It is a Time Machine, it is a vestibule, it is a basement, it is a garret, it is an immense garage sale of history. And it is, finally, the three- or four-level tombstone monument to one of the orneriest architectural geniuses of the nineteenth century.
Look beyond this paragraph. Gaze upon my favorite museum in all of London.
I have used Soane’s digs as my letterhead for some fifteen years. New friends or fans, writing across country, ask, with some excitement, if that is my home, my stately mansion.
Oh, my soul, how I wish it were.
I would live in those upper stories…
To be buried in that basement!
You see that Egyptian tomb, lower left? That’s it. File me there, with bread and onions, for eternity!
But, no, the place is not mine. It belonged and still belongs to the spirit of soaring dreamer and super-crank, John Soane, who rebuilt London in his lantern mind, then stepped forth to rebuild the real. It so affected me, on my first visit in 1969, that I wrote:
Go not to graveyards,
Seek me at Soane’s,
There stash my bones, there plant my ghost?
Where Baroque and Rococo-Medieval breathe dust?

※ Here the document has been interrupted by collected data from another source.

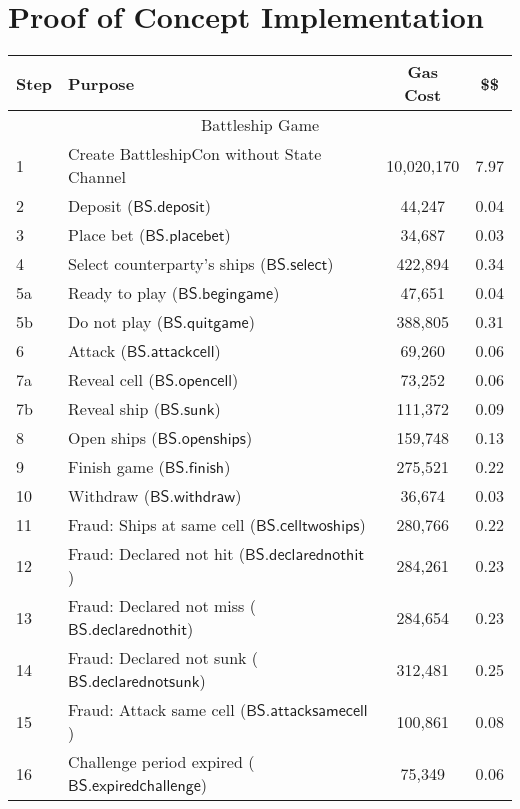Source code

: \documentclass{llncs}
\newcommand{\battleshipattackcell}{\mathsf{BS.attackcell}}
\newcommand{\battleshipbegin}{\mathsf{BS.begingame}}
\newcommand{\battleshipquit}{\mathsf{BS.quitgame}}
\newcommand{\battleshipplacebet}{\mathsf{BS.placebet}}
\newcommand{\battleshipselectboard}{\mathsf{BS.select}}
\newcommand{\battleshiprevealcell}{\mathsf{BS.opencell}}
\newcommand{\battleshipsinking}{\mathsf{BS.sunk}}
\newcommand{\battleshiprevealboard}{\mathsf{BS.openships}}
\newcommand{\battleshipdeposit}{\mathsf{BS.deposit}}
\newcommand{\battleshipwithdraw}{\mathsf{BS.withdraw}}
\newcommand{\battleshipfinish}{\mathsf{BS.finish}}
\newcommand{\battleshipdeclarednotsunk}{\mathsf{BS.declarednotsunk}}
\newcommand{\battleshipdeclarednothit}{\mathsf{BS.declarednothit}}
\newcommand{\battleshipsamecell}{\mathsf{BS.attacksamecell}}
\newcommand{\battleshiptwoships}{\mathsf{BS.celltwoships}}
\newcommand{\battleshipchallengeexpired}{\mathsf{BS.expiredchallenge}}
\begin{document}
	\section{Proof of Concept Implementation}
	
		\begin{table}
		\centering
		\begin{tabular}[]{l l c c}
			
			\textbf{Step} & \textbf{Purpose} & \textbf{Gas Cost} & \textbf{\$\$}  \\ 
			\hline
			\multicolumn{4}{c}{Battleship Game} \\
			\hline
			1 & Create BattleshipCon without State Channel & 10,020,170 & 7.97 \\
			2 & Deposit ($\battleshipdeposit$) & 44,247 & 0.04 \\
			3 & Place bet ($\battleshipplacebet$)& 34,687 & 0.03 \\
			4 & Select counterparty's ships ($\battleshipselectboard$) & 422,894 & 0.34 \\ 
			5a & Ready to play ($\battleshipbegin$) & 47,651 & 0.04 \\
			5b & Do not play ($\battleshipquit$) & 388,805 & 0.31 \\
			6 & Attack ($\battleshipattackcell$) & 69,260 & 0.06 \\
			7a & Reveal cell ($\battleshiprevealcell$) & 73,252 & 0.06 \\
			7b & Reveal ship ($\battleshipsinking$)& 111,372 & 0.09  \\
			8 & Open ships ($\battleshiprevealboard$) & 159,748 & 0.13 \\
			9 & Finish game ($\battleshipfinish$) & 275,521 & 0.22 \\
			10 & Withdraw ($\battleshipwithdraw$) & 36,674 & 0.03 \\ 
			11 & Fraud: Ships at same cell ($\battleshiptwoships$) & 280,766 & 0.22\\
			12 & Fraud: Declared not hit ($\battleshipdeclarednothit$) & 284,261 & 0.23 \\
			13 & Fraud: Declared not miss ($\battleshipdeclarednothit$) & 284,654 & 0.23 \\
			14 & Fraud: Declared not sunk ($\battleshipdeclarednotsunk$) & 312,481 & 0.25 \\
			15 & Fraud: Attack same cell ($\battleshipsamecell$) & 100,861 & 0.08 \\
			16 & Challenge period expired ($\battleshipchallengeexpired$) &75,349 & 0.06 \\

\end{tabular}
\end{table}
\end{document}
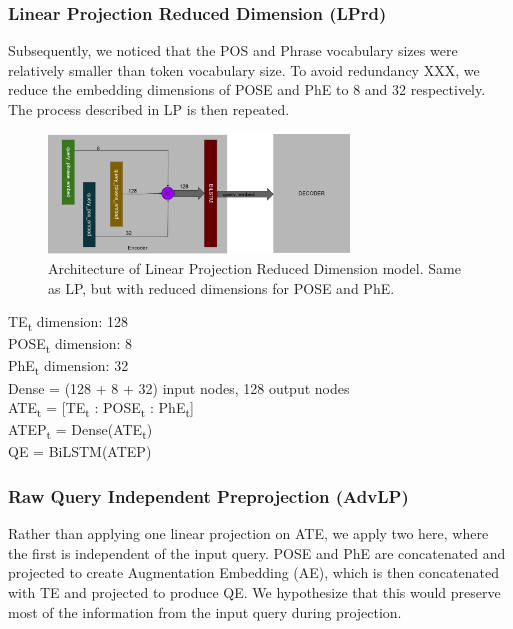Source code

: \documentclass{IEEEtran}
\begin{document}
        \subsubsection{Linear Projection Reduced Dimension (LPrd)} 
        Subsequently, we noticed that the POS and Phrase vocabulary sizes were relatively smaller
        than token vocabulary size. To avoid redundancy XXX, we reduce the embedding dimensions
        of POSE and PhE to 8 and 32 respectively. The process described in LP is then repeated. \\

        \begin{figure}[h]
          \centering
          \includegraphics[width=8cm]{lprd.png}
          \caption{Architecture of Linear Projection Reduced Dimension model. Same as LP, but with
          reduced dimensions for POSE and PhE.}
          \label{fig:lprd}
        \end{figure}

        \hspace*{-3.5mm}TE\textsubscript{t} dimension: 128 \\
        POSE\textsubscript{t} dimension: 8 \\
        PhE\textsubscript{t} dimension: 32 \\
        Dense = (128 + 8 + 32) input nodes, 128 output nodes \\ 

        \hspace*{-3.5mm}ATE\textsubscript{t} = [TE\textsubscript{t} : 
        POSE\textsubscript{t} : PhE\textsubscript{t}] \\
        ATEP\textsubscript{t} = Dense(ATE\textsubscript{t}) \\
        QE = BiLSTM(ATEP) \\

        \subsubsection{Raw Query Independent Preprojection (AdvLP)}
        Rather than applying one linear projection on ATE, we apply two here, where the first is 
        independent of the input query. POSE and PhE are concatenated and projected to create
        Augmentation Embedding (AE), which is then concatenated with TE and projected to produce
        QE. We hypothesize that this would preserve most of the information from the input query
        during projection. \\
\end{document}
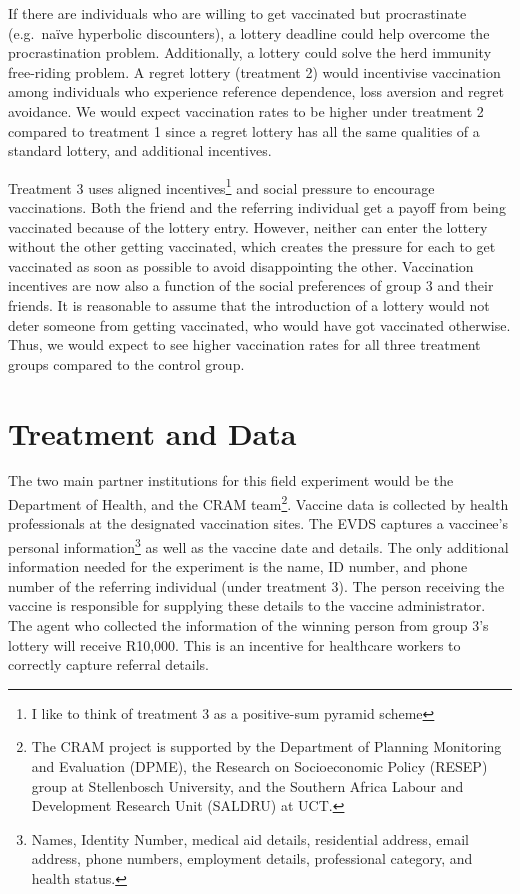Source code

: \documentclass[11pt,preprint, authoryear]{elsarticle}
\numberwithin{equation}{section}
\numberwithin{figure}{section}
\numberwithin{table}{section}
\let\rmarkdownfootnote\footnote%
\def\footnote{\protect\rmarkdownfootnote}
\begin{document}
If there are individuals who are willing to get vaccinated but
procrastinate (e.g.~naïve hyperbolic discounters), a lottery deadline
could help overcome the procrastination problem. Additionally, a lottery
could solve the herd immunity free-riding problem. A regret lottery
(treatment 2) would incentivise vaccination among individuals who
experience reference dependence, loss aversion and regret avoidance. We
would expect vaccination rates to be higher under treatment 2 compared
to treatment 1 since a regret lottery has all the same qualities of a
standard lottery, and additional incentives.

Treatment 3 uses aligned incentives\footnote{I like to think of
  treatment 3 as a positive-sum pyramid scheme} and social pressure to
encourage vaccinations. Both the friend and the referring individual get
a payoff from being vaccinated because of the lottery entry. However,
neither can enter the lottery without the other getting vaccinated,
which creates the pressure for each to get vaccinated as soon as
possible to avoid disappointing the other. Vaccination incentives are
now also a function of the social preferences of group 3 and their
friends. It is reasonable to assume that the introduction of a lottery
would not deter someone from getting vaccinated, who would have got
vaccinated otherwise. Thus, we would expect to see higher vaccination
rates for all three treatment groups compared to the control group.

\hypertarget{treatment-and-data}{%
\section{\texorpdfstring{Treatment and Data
\label{treatment}}{Treatment and Data }}\label{treatment-and-data}}

The two main partner institutions for this field experiment would be the
Department of Health, and the CRAM team\footnote{The CRAM project is
  supported by the Department of Planning Monitoring and Evaluation
  (DPME), the Research on Socioeconomic Policy (RESEP) group at
  Stellenbosch University, and the Southern Africa Labour and
  Development Research Unit (SALDRU) at UCT.}. Vaccine data is collected
by health professionals at the designated vaccination sites. The EVDS
captures a vaccinee's personal information\footnote{Names, Identity
  Number, medical aid details, residential address, email address, phone
  numbers, employment details, professional category, and health status.}
as well as the vaccine date and details. The only additional information
needed for the experiment is the name, ID number, and phone number of
the referring individual (under treatment 3). The person receiving the
vaccine is responsible for supplying these details to the vaccine
administrator. The agent who collected the information of the winning
person from group 3's lottery will receive R10,000. This is an incentive
for healthcare workers to correctly capture referral details.
\end{document}
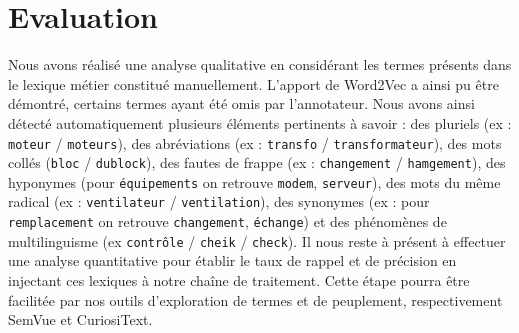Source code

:\section{Evaluation}
Nous avons réalisé une analyse qualitative en considérant les termes présents dans le lexique métier constitué manuellement. L'apport de Word2Vec a ainsi pu être démontré, certains termes ayant été omis par l'annotateur. Nous avons ainsi détecté automatiquement plusieurs éléments pertinents à savoir : des pluriels (ex : \texttt{moteur} / \texttt{moteurs}), des abréviations (ex : \texttt{transfo} / \texttt{transformateur}), des mots collés (\texttt{bloc} / \texttt{dublock}), des fautes de frappe (ex : \texttt{changement} / \texttt{hamgement}), des hyponymes (pour \texttt{équipements} on retrouve \texttt{modem}, \texttt{serveur}), des mots du même radical (ex : \texttt{ventilateur} / \texttt{ventilation}), des synonymes (ex : pour \texttt{remplacement} on retrouve \texttt{changement}, \texttt{échange}) et des phénomènes de multilinguisme (ex \texttt{contrôle} / \texttt{cheik} / \texttt{check}). 
Il nous reste à présent à effectuer une analyse quantitative pour établir le taux de rappel et de précision en injectant ces lexiques à notre chaîne de traitement. Cette étape pourra être facilitée par nos outils d’exploration de termes et de peuplement, respectivement SemVue et CuriosiText.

Where lust is a canvas, the Hogarths well-hung,
And symbolled sarcophagus nests in a lair.
Where the madness of Soane fixed odd junk everywhere
But, what junk! From the tables and tombs
And the rooms of old kings,
Antique fables, stone myths, death-watch beetles,
Lost rings
From the toy chest of Caesar…
Ruins the etched Piranesi put by:
A site of Bernini
A sketch by Bellini
The crown of a queen
The mask of a king
Oh, any old thing
Cached here on impermanent loan
When they captured the fancy of Sir John Soane.

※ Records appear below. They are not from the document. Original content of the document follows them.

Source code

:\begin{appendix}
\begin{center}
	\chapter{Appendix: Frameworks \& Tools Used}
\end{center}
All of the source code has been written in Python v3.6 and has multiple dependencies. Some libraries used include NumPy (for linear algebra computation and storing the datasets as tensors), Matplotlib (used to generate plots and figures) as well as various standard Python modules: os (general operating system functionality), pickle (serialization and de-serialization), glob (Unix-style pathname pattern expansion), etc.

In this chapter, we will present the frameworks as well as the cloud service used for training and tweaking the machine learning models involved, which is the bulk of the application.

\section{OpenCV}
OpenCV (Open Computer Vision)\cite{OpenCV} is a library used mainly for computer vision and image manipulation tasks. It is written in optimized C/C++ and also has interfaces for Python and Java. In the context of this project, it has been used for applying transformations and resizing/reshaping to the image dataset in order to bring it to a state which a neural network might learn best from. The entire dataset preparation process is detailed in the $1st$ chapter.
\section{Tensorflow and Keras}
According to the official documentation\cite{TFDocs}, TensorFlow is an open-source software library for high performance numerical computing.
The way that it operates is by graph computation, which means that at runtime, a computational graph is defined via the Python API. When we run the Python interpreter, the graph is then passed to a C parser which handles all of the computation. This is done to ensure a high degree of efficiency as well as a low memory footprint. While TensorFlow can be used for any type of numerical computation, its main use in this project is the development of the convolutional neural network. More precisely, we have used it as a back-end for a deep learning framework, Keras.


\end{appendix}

Why do I go on in this fashion about Soane?
Because most of you, driving or walking about London, have passed within a few paces of Number 13 Lincoln’s Inn Fields without sensing you were nearly onto a tall narrow cubbyhole of genius.
While you were busy fending elbows and exhausting your midsummer patience at the National Gallery or the Tate, I was walking, cool and solitary, through the levels of John Soane’s archaeological finds, his Time Machine of collectibles.

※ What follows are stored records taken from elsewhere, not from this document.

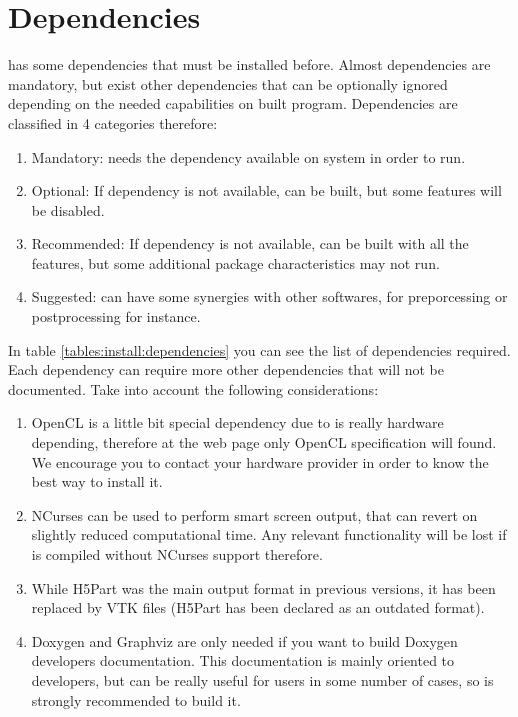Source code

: \section{Dependencies}
%
\NAME has some dependencies that must be installed before. Almost dependencies
are mandatory, but exist other dependencies that can be optionally ignored
depending on the needed capabilities on \NAME built program.\rc
%
Dependencies are classified in 4 categories therefore:
%
\begin{enumerate}
	\item Mandatory: \NAME needs the dependency available on system in order to
	run.
	\item Optional: If dependency is not available, \NAME can be built, but some
	features will be disabled.
	\item Recommended: If dependency is not available, \NAME can be built with
	all the features, but some
	additional package characteristics may not run.
	\item Suggested: \NAME can have some synergies with other softwares, for
	preporcessing or postprocessing for instance.
\end{enumerate}
%
In table \ref{tables:install:dependencies} you can see the list of dependencies
required. Each dependency can require more other dependencies that will not be
documented. Take into account the following considerations:
%
\begin{enumerate}
	\item OpenCL is a little bit special dependency due to is really hardware
	depending, therefore at the web page only OpenCL specification will found.
	We encourage you to contact your hardware provider in order to know the
	best way to install it.
	\item NCurses can be used to perform smart screen output, that can revert
	on slightly reduced computational time. Any relevant functionality will
	be lost if \NAME is compiled without NCurses support therefore.
	\item While H5Part was the main \NAME output format in previous versions, 
	it has been replaced by VTK files (H5Part has been declared as an outdated 
	format).
	\item Doxygen and Graphviz are only needed if you want to build Doxygen
	developers documentation. This documentation is mainly oriented to 
	developers, but can be really useful for users in some number of cases, so 
	is strongly recommended to build it.
\end{enumerate}
%
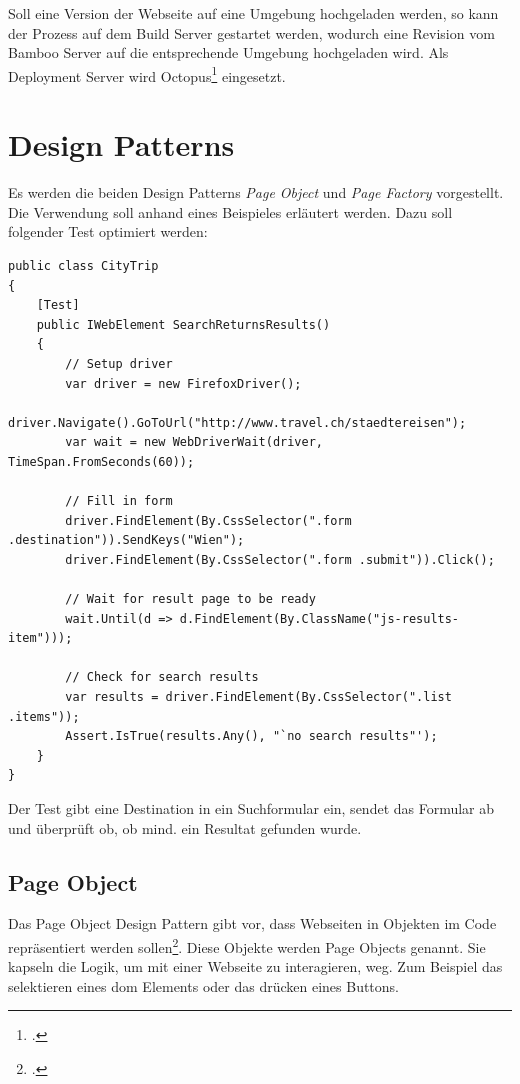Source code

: Soll eine Version der Webseite auf eine Umgebung hochgeladen werden, so kann der Prozess auf dem Build Server gestartet werden, wodurch eine Revision vom Bamboo Server auf die entsprechende Umgebung hochgeladen wird. Als Deployment Server wird Octopus\footcite{Octopus_Deploy_2015-09-28} eingesetzt.

\section{Design Patterns}
Es werden die beiden Design Patterns \textit{Page Object} und \textit{Page Factory} vorgestellt. Die Verwendung soll anhand eines Beispieles erläutert werden. Dazu soll folgender Test optimiert werden:

\begin{lstlisting}        
public class CityTrip
{	    	
	[Test]
	public IWebElement SearchReturnsResults() 
	{
		// Setup driver
		var driver = new FirefoxDriver();
		driver.Navigate().GoToUrl("http://www.travel.ch/staedtereisen");
		var wait = new WebDriverWait(driver, TimeSpan.FromSeconds(60));
		
		// Fill in form
		driver.FindElement(By.CssSelector(".form .destination")).SendKeys("Wien");
		driver.FindElement(By.CssSelector(".form .submit")).Click();
		
		// Wait for result page to be ready
		wait.Until(d => d.FindElement(By.ClassName("js-results-item")));
		
		// Check for search results
		var results = driver.FindElement(By.CssSelector(".list .items"));
		Assert.IsTrue(results.Any(), "`no search results"');
	}
}
\end{lstlisting}

Der Test gibt eine Destination in ein Suchformular ein, sendet das Formular ab und überprüft ob, ob mind. ein Resultat gefunden wurde.

\subsection{Page Object}
\label{sec:umsetzung:patterns:pageobject}
Das Page Object Design Pattern gibt vor, dass Webseiten in Objekten im Code repräsentiert werden sollen\footcite{PageObjects}. Diese Objekte werden Page Objects genannt. Sie kapseln die Logik, um mit einer Webseite zu interagieren, weg. Zum Beispiel das selektieren eines \gls{dom} Elements oder das drücken eines Buttons.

The test comes, of course, in that moment when standing amidst this fantastic rummage sale of centuries, one thinks: What would I steal first?!
Everything!
So it is with Soane’s basement-tombyard, uppertower stash-bin environment. You wish to live and die there. A pretty rash decision.
During a very long lifetime, Soane was professor of architecture at the Royal Academy, and was commissioned to design the Bank Stock Office, the Rotunda at the Bank, and other large public buildings. These included the Law Courts, The Privy Council Offices, as well as the King’s Robing room and the Royal Academy of the House of Lords.
But the heart soars and cracks when viewing his plans for a Triumphal Bridge, a dream construction of such high imagination that it won Soane the Gold Medal of the Royal Academy when he was only twenty-three years old.
And all the while he lived out his crustacean life in the accreted shell which was his mansion, his museum, and a mausoleum for dead things, which come alive as you pass.
Most of what he sketched up, line by line and stone by stone, has long since been demolished, a process whereby the ugly replaced the beautiful or halfway-decently handsome. What war could not do, pismire ant men with their unfeeling antennae took apart at an architectural picnic some few decades ago. Soane’s marble children now lie with Piranesi’s rubble.
All the more dreadfully apt because upstairs, there on the right, find the gallery where Piranesi’s Prisons and Roman Stone Gardens are closeted. There also find Hogarth’s wicked-fox, mean-otter, poisonous ginmill bum-catchers and pox-collectors, who ferment in unsocial gatherings. Hogarth’s maniac idiots might well have brought Soane down, if they had been on-scene and he had barred their way.
There is a splendid architectural monograph published in 1983 by the Academy Editions of St. Martin’s Press, which should afford you the opportunity to meet this amazing spirit. There you will find the work of his incredibly evocative collaborator/illustrator J.M. Gandy. His pictorials are breathtaking in their color, light and shadow.
But two problems arise. One glance through the book is enough to make you Concorde off to London: an expensive compulsion, but understandable. The second problem, as I have said, is more serious: most of the glorious architectures dreamed by Soane and so capably delineated and colored by Gandy are long since vanished.
The final reward is, of course, the Museum itself, where Soane’s Athens-and-Rome, pretending to be London, live on. Number 13 Lincoln’s Inn Fields will be around to the end of our century and long after. This being true, allow me to end my article with a last quote from that poem written eighteen years ago after my first encounter with that vertical tombyard:
All of it splendid, all of it fine,
Stash me like mummy, hide me like wine.
There tuck my remnants, there toss my bones,
Go not to graveyards, seek me at Soane’s.